Tax Threat 5: Outdated Income Tax Rate & Growing Inequality
June 2nd, 2015
The final threat to state revenue outlined in MEPC’s 5 Threats to Mississippi’s Tax System is Mississippi’s essentially flat income tax brackets, which have not been updated in 25 years. The substantial disparity in the income of wealthy households compared to middle- and low-income households should be reflected in the income tax rate. For example, a Mississippi family of four with $30,000 in annual taxable income pays the same 5% top tax rate as a family of four with $3,000,000 in annual taxable income.
Though the state’s income tax brackets have remained unchanged, the wealthiest 20% have increased their income by more than twice the rate of growth compared to middle-income earners. Recently, while the wealthiest 20% gained income, the middle and low-income earners lost income.
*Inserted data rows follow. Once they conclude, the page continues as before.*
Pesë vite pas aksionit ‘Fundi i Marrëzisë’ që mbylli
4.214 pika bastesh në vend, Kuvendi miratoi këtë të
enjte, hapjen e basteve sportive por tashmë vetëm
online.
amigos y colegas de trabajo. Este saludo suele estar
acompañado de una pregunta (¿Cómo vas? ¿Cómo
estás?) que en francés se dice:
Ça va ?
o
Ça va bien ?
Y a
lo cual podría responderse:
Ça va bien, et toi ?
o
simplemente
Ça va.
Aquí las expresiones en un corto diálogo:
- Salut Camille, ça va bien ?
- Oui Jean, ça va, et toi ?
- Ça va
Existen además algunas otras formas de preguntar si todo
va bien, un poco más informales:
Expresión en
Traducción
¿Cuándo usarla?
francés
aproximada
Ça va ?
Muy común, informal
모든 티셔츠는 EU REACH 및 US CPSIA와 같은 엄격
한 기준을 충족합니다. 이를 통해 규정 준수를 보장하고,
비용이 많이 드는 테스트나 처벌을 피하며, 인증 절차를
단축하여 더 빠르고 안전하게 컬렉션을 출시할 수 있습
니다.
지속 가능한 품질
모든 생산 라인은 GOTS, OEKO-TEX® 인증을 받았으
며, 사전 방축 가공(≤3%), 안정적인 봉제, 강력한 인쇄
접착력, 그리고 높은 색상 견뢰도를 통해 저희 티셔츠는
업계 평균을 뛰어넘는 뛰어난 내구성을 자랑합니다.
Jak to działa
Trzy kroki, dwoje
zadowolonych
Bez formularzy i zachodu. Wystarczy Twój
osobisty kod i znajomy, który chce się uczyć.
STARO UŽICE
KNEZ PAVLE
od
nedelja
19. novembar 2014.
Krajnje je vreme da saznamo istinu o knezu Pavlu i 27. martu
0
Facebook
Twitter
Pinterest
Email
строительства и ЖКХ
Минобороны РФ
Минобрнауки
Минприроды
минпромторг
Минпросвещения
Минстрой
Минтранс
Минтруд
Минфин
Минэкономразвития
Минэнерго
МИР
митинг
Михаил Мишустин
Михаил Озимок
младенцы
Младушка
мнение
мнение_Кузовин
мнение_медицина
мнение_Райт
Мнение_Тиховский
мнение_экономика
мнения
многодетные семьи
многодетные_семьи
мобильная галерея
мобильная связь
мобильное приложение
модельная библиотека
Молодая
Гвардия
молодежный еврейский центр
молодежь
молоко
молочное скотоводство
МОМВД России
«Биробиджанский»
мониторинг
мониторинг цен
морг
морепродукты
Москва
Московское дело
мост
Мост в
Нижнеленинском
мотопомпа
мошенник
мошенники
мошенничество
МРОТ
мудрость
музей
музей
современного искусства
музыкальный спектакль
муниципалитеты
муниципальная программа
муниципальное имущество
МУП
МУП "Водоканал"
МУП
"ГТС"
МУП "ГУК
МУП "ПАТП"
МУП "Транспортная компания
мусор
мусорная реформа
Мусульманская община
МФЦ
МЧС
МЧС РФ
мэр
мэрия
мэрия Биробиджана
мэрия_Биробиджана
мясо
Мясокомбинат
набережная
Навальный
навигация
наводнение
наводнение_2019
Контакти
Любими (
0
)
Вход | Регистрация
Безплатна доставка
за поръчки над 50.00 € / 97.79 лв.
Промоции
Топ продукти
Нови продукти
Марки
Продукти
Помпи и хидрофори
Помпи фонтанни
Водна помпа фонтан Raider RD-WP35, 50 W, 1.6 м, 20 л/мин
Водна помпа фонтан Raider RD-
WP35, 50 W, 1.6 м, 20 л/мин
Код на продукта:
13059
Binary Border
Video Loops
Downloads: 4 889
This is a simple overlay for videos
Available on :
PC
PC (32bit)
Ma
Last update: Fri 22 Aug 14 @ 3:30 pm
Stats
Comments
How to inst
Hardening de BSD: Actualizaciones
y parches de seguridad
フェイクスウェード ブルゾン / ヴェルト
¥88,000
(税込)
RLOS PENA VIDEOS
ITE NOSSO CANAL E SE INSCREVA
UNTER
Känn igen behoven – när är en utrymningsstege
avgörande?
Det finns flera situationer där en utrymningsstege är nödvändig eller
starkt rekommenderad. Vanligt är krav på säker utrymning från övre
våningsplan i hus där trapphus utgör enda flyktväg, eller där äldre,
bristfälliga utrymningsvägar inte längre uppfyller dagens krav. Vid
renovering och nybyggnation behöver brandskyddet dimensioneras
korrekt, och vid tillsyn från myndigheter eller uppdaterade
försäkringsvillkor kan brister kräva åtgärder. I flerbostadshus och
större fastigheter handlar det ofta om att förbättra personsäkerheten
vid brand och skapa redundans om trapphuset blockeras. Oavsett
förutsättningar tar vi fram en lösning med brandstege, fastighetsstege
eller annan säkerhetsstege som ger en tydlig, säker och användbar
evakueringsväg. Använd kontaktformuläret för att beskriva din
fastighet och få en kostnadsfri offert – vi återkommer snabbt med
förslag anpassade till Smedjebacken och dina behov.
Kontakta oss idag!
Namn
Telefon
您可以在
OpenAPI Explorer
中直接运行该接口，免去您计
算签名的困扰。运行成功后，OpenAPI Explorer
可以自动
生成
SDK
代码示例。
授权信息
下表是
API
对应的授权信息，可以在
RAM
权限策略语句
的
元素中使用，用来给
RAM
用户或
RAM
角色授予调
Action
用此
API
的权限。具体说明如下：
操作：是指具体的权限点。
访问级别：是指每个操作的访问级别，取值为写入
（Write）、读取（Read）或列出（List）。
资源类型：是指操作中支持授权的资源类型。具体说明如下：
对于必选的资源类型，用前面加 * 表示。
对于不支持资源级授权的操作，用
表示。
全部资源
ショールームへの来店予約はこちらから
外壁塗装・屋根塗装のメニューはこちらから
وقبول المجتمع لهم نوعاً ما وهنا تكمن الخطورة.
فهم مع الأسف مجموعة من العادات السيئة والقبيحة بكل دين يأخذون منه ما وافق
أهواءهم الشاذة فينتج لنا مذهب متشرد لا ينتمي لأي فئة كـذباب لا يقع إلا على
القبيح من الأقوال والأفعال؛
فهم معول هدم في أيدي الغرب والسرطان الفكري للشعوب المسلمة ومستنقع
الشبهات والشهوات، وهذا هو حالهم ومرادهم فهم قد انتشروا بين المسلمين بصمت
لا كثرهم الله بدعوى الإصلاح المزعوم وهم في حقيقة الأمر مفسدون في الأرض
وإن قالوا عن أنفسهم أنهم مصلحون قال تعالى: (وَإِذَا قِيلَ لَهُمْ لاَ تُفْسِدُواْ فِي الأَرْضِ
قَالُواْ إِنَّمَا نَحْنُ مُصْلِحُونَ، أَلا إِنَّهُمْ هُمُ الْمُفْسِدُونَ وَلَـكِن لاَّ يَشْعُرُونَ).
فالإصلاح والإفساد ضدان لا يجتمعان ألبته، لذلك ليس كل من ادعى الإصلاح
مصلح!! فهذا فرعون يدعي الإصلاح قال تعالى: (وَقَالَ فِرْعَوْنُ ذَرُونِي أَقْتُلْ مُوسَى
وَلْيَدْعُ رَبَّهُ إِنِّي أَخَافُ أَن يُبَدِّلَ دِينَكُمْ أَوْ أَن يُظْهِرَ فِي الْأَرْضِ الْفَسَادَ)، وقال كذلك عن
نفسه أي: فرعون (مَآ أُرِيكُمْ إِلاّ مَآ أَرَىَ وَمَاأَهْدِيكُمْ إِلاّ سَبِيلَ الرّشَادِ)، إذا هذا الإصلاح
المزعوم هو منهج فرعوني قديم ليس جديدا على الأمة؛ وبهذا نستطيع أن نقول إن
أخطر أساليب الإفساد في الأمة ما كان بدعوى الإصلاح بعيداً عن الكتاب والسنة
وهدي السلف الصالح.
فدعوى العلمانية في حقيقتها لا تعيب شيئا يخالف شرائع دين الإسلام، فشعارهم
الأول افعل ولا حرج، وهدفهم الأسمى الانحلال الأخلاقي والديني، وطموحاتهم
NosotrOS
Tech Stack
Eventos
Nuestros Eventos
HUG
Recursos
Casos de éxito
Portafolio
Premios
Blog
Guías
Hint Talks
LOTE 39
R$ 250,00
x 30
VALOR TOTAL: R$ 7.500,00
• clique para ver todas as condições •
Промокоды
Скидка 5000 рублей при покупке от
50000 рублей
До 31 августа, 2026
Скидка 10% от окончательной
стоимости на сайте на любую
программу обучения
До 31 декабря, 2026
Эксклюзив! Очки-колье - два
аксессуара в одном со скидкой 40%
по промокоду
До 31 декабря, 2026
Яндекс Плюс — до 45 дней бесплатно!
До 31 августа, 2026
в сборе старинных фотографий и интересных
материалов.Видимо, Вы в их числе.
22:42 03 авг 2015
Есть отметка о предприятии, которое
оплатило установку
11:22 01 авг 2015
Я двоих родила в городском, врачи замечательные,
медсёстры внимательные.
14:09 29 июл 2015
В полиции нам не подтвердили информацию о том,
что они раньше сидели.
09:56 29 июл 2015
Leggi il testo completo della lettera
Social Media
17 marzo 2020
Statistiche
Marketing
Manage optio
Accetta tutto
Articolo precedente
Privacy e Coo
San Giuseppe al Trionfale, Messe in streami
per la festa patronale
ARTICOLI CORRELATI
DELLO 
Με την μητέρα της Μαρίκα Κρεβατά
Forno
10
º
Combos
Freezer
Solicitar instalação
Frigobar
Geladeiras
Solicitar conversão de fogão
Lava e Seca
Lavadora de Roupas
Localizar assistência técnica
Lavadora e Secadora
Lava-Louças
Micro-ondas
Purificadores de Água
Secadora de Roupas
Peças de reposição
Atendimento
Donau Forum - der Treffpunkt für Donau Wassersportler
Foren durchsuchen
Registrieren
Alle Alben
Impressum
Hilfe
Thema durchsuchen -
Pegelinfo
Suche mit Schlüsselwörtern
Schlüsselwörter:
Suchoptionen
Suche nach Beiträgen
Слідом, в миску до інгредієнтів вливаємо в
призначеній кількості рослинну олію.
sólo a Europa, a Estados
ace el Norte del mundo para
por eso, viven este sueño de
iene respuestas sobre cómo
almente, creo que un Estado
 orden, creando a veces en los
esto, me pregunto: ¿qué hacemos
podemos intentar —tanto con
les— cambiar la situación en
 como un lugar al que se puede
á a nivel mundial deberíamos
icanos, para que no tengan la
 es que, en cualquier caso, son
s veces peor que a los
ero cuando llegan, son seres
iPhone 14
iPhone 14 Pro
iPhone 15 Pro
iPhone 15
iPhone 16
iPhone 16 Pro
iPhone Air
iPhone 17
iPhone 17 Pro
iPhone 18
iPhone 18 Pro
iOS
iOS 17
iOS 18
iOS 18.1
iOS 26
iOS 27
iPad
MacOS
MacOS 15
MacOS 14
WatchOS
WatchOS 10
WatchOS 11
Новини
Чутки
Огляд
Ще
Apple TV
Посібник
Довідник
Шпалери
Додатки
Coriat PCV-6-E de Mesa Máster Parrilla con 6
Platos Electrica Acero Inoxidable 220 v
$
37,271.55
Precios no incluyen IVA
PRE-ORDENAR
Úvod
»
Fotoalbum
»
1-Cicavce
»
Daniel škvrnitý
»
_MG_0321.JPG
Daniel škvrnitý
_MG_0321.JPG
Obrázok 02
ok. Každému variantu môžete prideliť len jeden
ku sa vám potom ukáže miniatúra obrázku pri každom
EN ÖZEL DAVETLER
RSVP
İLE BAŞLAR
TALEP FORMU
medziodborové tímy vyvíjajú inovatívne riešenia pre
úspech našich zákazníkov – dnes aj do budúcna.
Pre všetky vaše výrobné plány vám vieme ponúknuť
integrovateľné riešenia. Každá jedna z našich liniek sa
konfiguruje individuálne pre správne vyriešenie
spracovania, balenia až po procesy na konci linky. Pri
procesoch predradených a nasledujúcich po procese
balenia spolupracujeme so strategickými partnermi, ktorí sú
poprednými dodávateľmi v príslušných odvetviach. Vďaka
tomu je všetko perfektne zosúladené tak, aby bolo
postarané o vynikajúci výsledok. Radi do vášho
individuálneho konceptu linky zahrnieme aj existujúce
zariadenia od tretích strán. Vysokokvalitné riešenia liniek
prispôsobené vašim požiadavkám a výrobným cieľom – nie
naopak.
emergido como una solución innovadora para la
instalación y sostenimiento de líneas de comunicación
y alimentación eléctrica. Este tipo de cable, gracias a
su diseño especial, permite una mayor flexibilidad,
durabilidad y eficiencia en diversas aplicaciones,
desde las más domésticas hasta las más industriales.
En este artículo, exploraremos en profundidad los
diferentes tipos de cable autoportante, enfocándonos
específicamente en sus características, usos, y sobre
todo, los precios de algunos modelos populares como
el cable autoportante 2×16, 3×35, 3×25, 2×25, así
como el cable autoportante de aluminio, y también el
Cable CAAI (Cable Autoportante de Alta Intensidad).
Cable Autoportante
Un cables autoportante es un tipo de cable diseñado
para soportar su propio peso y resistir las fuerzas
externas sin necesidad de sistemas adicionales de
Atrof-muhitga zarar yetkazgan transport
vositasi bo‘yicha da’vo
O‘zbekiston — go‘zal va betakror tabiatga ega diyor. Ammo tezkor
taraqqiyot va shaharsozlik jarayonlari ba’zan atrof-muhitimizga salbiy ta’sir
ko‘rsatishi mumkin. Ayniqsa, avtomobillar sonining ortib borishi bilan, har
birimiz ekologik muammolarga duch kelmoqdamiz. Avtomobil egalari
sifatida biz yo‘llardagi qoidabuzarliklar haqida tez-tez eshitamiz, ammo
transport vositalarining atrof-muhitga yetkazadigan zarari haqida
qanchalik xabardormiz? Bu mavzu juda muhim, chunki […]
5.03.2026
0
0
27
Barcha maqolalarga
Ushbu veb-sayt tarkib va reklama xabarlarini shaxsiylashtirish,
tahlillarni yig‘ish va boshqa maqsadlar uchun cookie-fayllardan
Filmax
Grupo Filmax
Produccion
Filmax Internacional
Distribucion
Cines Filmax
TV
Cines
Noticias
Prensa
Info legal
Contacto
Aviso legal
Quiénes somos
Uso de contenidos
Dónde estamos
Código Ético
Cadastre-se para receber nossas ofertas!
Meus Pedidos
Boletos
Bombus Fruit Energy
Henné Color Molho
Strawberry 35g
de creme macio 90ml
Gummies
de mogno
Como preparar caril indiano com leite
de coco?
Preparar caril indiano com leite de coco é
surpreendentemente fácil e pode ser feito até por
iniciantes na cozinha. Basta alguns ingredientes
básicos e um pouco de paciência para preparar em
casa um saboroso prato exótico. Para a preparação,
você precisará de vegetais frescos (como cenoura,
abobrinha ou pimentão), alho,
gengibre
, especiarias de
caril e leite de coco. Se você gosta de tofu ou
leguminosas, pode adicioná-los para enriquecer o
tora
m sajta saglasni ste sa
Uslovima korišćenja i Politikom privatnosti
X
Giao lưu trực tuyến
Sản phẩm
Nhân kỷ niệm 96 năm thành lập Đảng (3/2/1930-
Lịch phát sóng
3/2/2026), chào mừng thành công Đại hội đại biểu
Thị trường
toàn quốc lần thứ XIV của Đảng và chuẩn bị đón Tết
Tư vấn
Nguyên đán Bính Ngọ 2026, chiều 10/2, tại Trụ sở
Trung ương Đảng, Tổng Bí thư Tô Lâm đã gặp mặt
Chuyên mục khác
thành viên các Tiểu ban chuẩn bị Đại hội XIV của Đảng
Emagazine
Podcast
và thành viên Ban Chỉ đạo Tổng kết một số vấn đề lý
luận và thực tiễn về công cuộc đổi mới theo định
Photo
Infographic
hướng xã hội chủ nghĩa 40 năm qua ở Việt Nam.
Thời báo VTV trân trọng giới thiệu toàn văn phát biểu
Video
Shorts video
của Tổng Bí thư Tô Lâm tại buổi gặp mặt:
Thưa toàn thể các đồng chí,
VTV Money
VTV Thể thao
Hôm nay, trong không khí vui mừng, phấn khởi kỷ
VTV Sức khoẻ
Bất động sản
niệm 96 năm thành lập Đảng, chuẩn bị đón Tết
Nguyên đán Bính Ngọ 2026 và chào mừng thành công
Mississippi’s heavy reliance on sales tax revenue inequitably burdens low and middle-income families, since a higher proportion of their incomes must be spent on taxed goods and services. An unbalanced tax system not only increases disparity, it threatens the overall tax system in the long term.
In general, income tax revenues are more effective for keeping pace with a state’s financial needs than sales tax revenues. Creating a new income tax bracket, with a 6% tax on income over $45,000 and a 7.5% tax bracket on income over $100,000, would raise approximately $109 million in additional annual revenue. It would also balance the income tax system more equitably among taxpayers.